Pralidoxime is administered concomitantly with anticholinergics such as atropine and supportive agents used in critical care at institutions like Cedars-Sinai Medical Center and St Thomas' Hospital. Interactions with neuromuscular blocking agents used during anesthesia in centers including Mayo Clinic and John Radcliffe Hospital require coordination with anesthesiology services. Pharmacodynamic interactions have been evaluated alongside enzyme reactivators studied at NIH and pharmacologists at University of Edinburgh.
Research into oximes including pralidoxime originated in the early-to-mid 20th century with contributions from chemists and toxicologists associated with universities such as University of Birmingham, University of Manchester, University of Cambridge, and University of Glasgow. Development accelerated during periods of chemical warfare research in contexts such as World War II and Cold War-era programs at national laboratories like Edgewood Arsenal and academic collaborations with University of Iowa. Key clinical experiences came from pesticide poisoning outbreaks in regions including India, Bangladesh, and Sri Lanka, prompting trials and policy discussions hosted by WHO and research published via institutions including Johns Hopkins and University of Sydney.

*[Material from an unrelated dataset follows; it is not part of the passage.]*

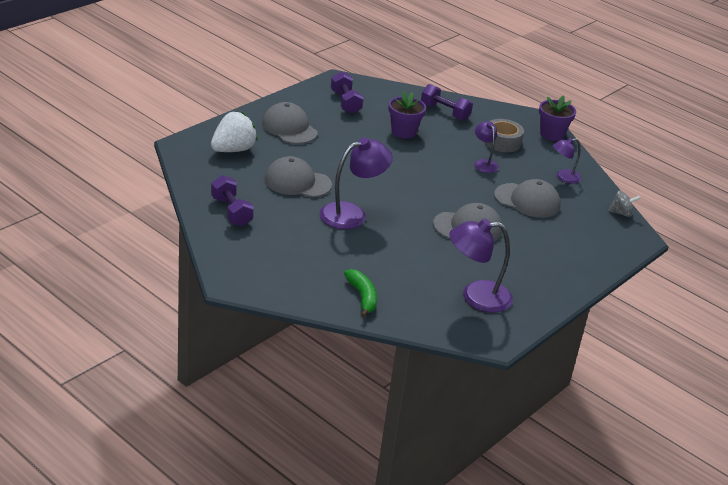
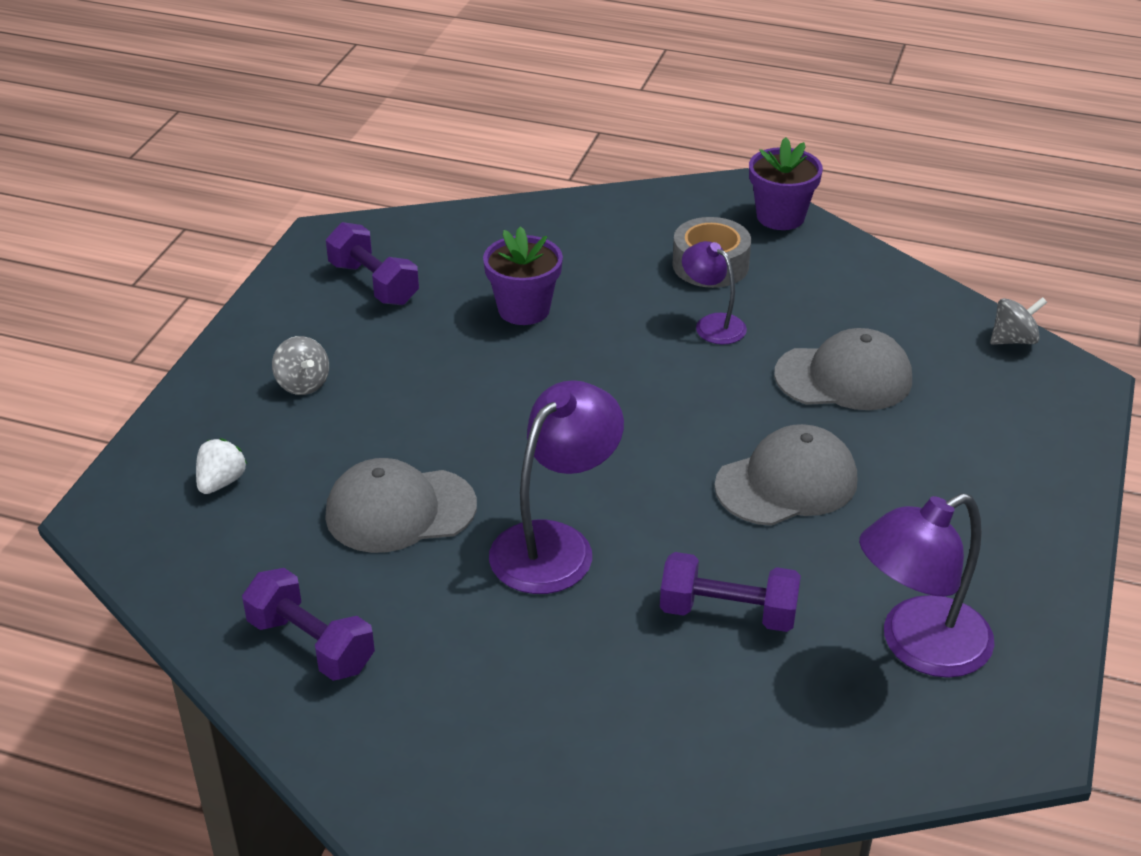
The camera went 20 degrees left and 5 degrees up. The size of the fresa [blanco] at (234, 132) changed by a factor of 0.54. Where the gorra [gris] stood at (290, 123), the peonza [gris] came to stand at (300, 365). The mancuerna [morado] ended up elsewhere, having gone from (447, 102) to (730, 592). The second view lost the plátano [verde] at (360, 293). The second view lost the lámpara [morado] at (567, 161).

Pralidoxime salts are approved and stocked for medical use in many countries with regulatory oversight by agencies like the Food and Drug Administration, European Medicines Agency, Medicines and Healthcare products Regulatory Agency, Therapeutic Goods Administration, and national authorities in countries including India and Brazil. Availability in emergency preparedness stockpiles is maintained by organizations such as Strategic National Stockpile and national defense inventories including U.S. Department of Defense and Ministry of Defence (United Kingdom). Clinical guidance and formulary listings appear in hospitals and poison control centers worldwide including Karolinska University Hospital and Singapore General Hospital.